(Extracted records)
——————
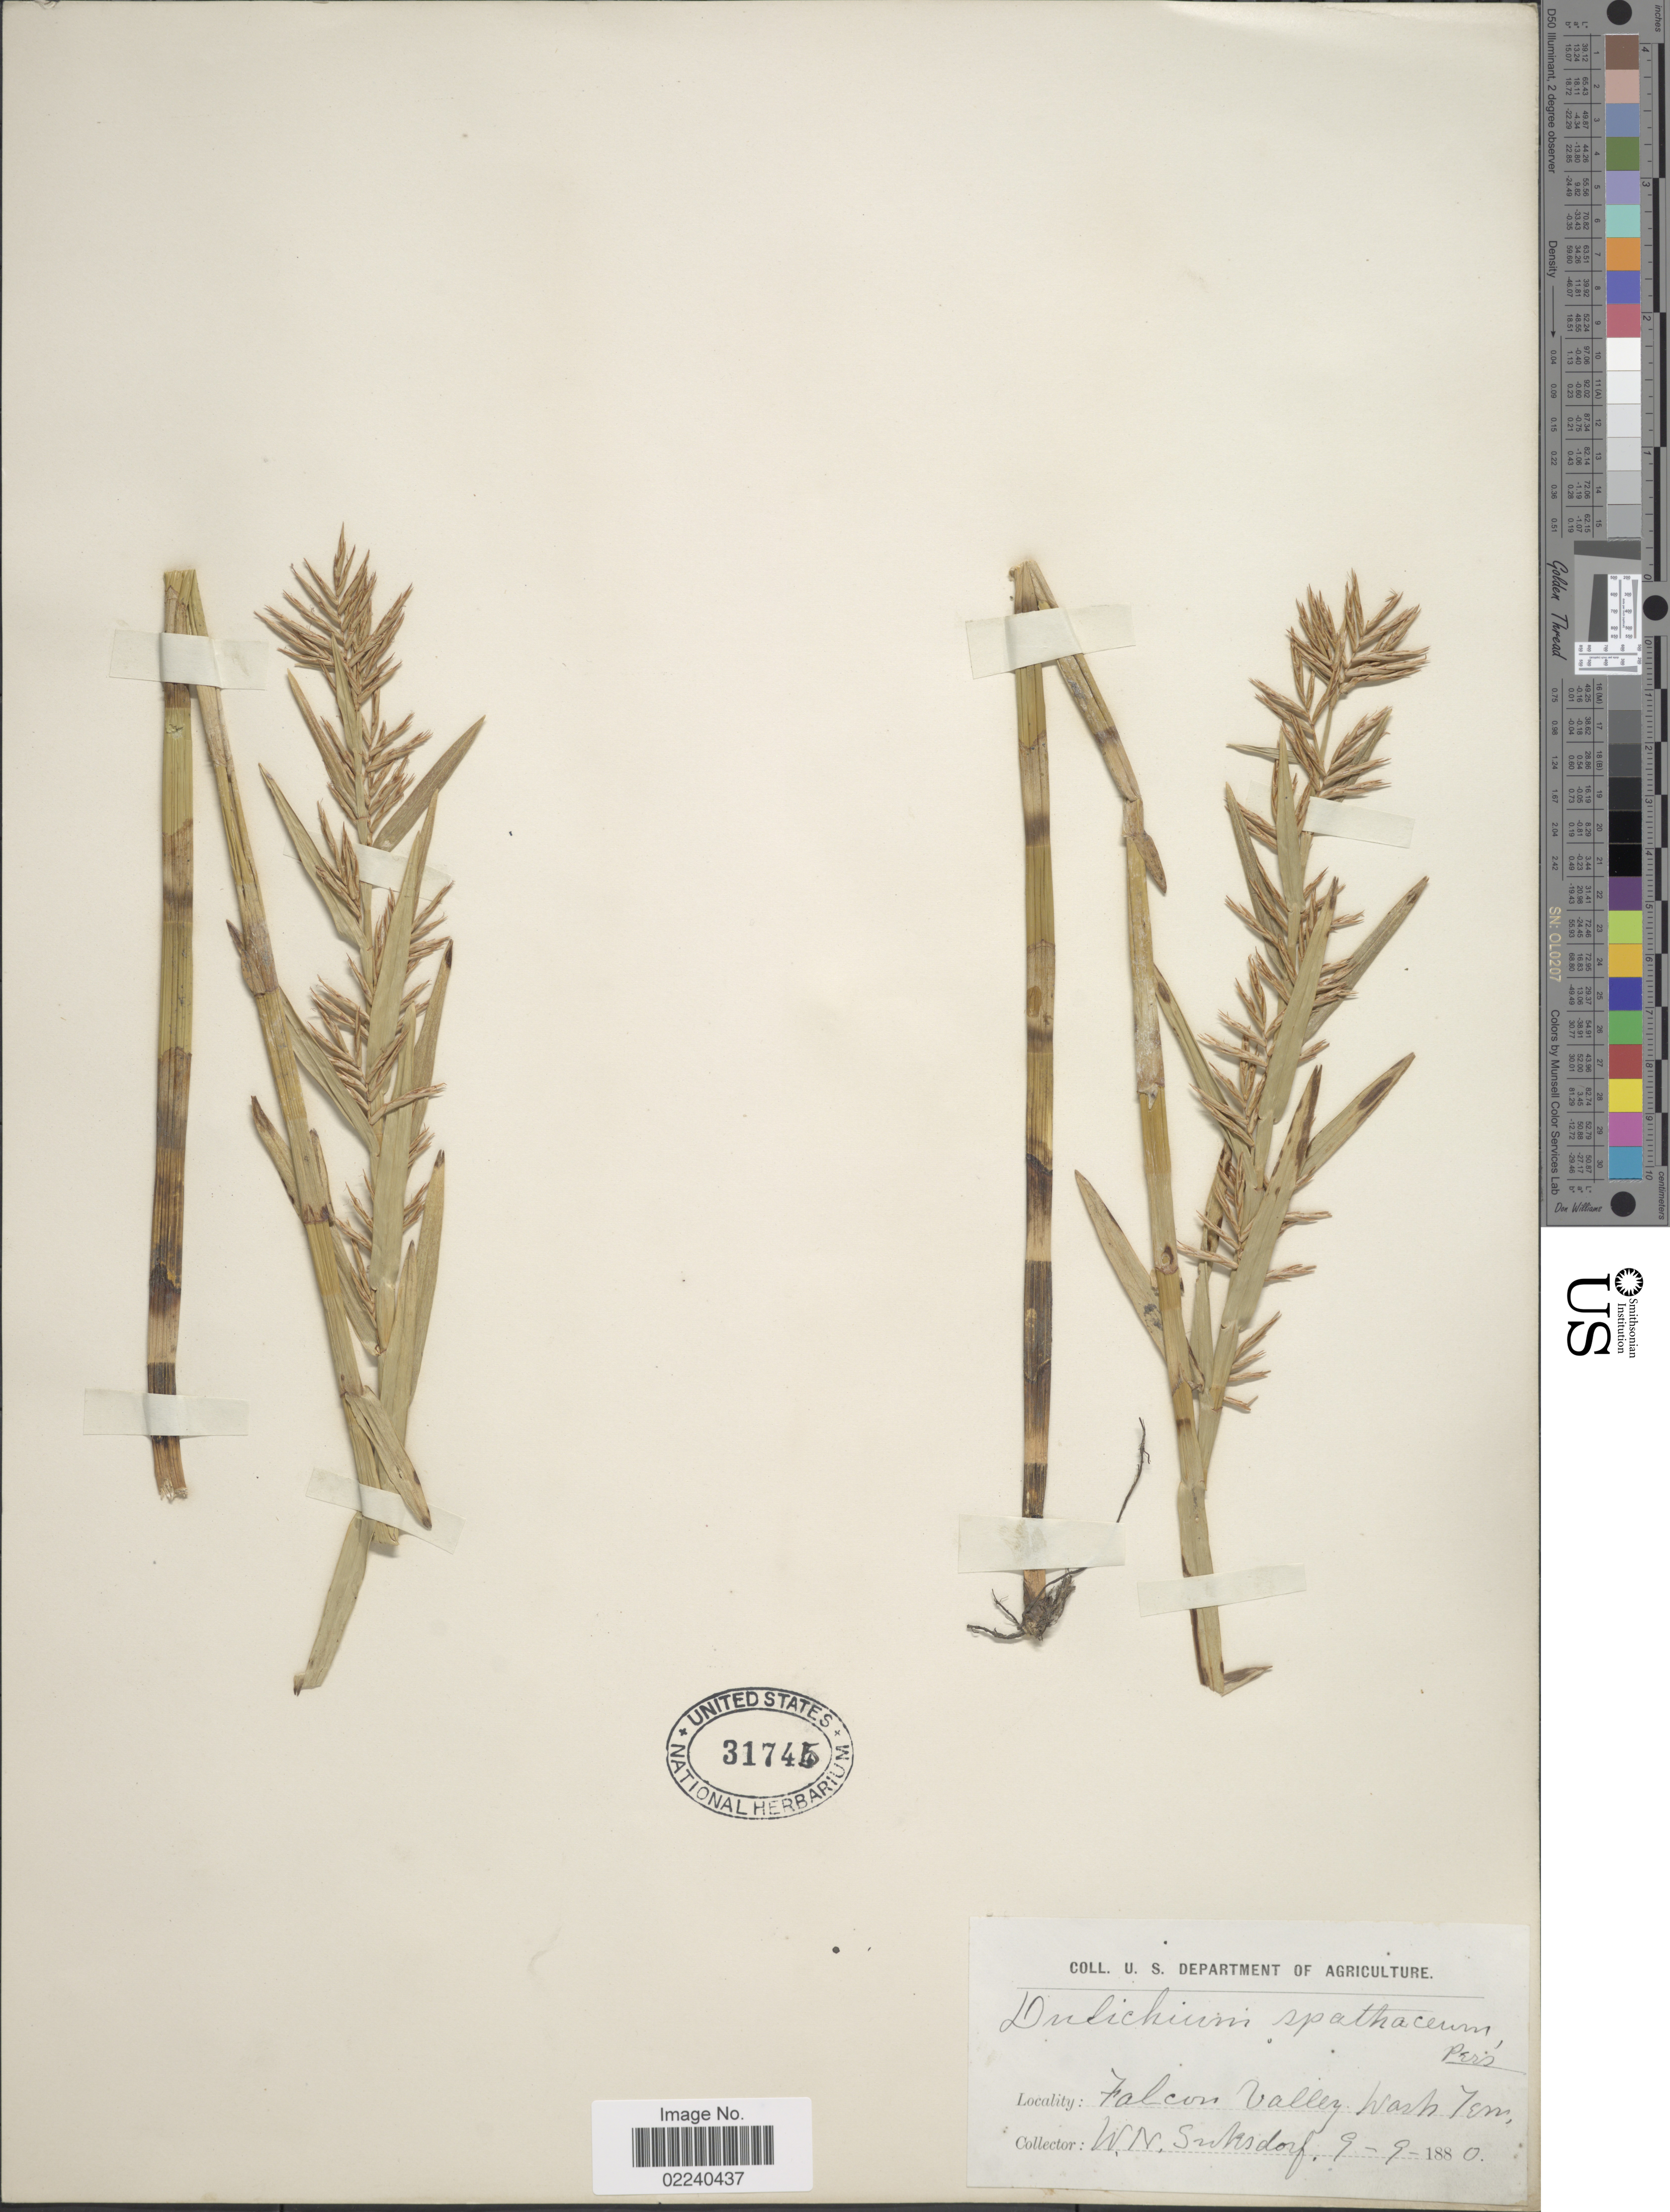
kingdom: Plantae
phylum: Tracheophyta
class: Liliopsida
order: Poales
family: Cyperaceae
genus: Dulichium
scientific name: Dulichium arundinaceum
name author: (L.) Britton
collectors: W. N. Suksdorf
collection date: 1880-09-09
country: United States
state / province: Washington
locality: Falcon Valley, Wash. Territory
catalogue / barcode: US 31745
——————
[What you will do]: Return every line of the data above without any change, leaving the pictures out of your answer.

[The output]:
kingdom: Plantae
phylum: Tracheophyta
class: Liliopsida
order: Poales
family: Cyperaceae
genus: Dulichium
scientific name: Dulichium arundinaceum
name author: (L.) Britton
collectors: W. N. Suksdorf
collection date: 1880-09-09
country: United States
state / province: Washington
locality: Falcon Valley, Wash. Territory
catalogue / barcode: US 31745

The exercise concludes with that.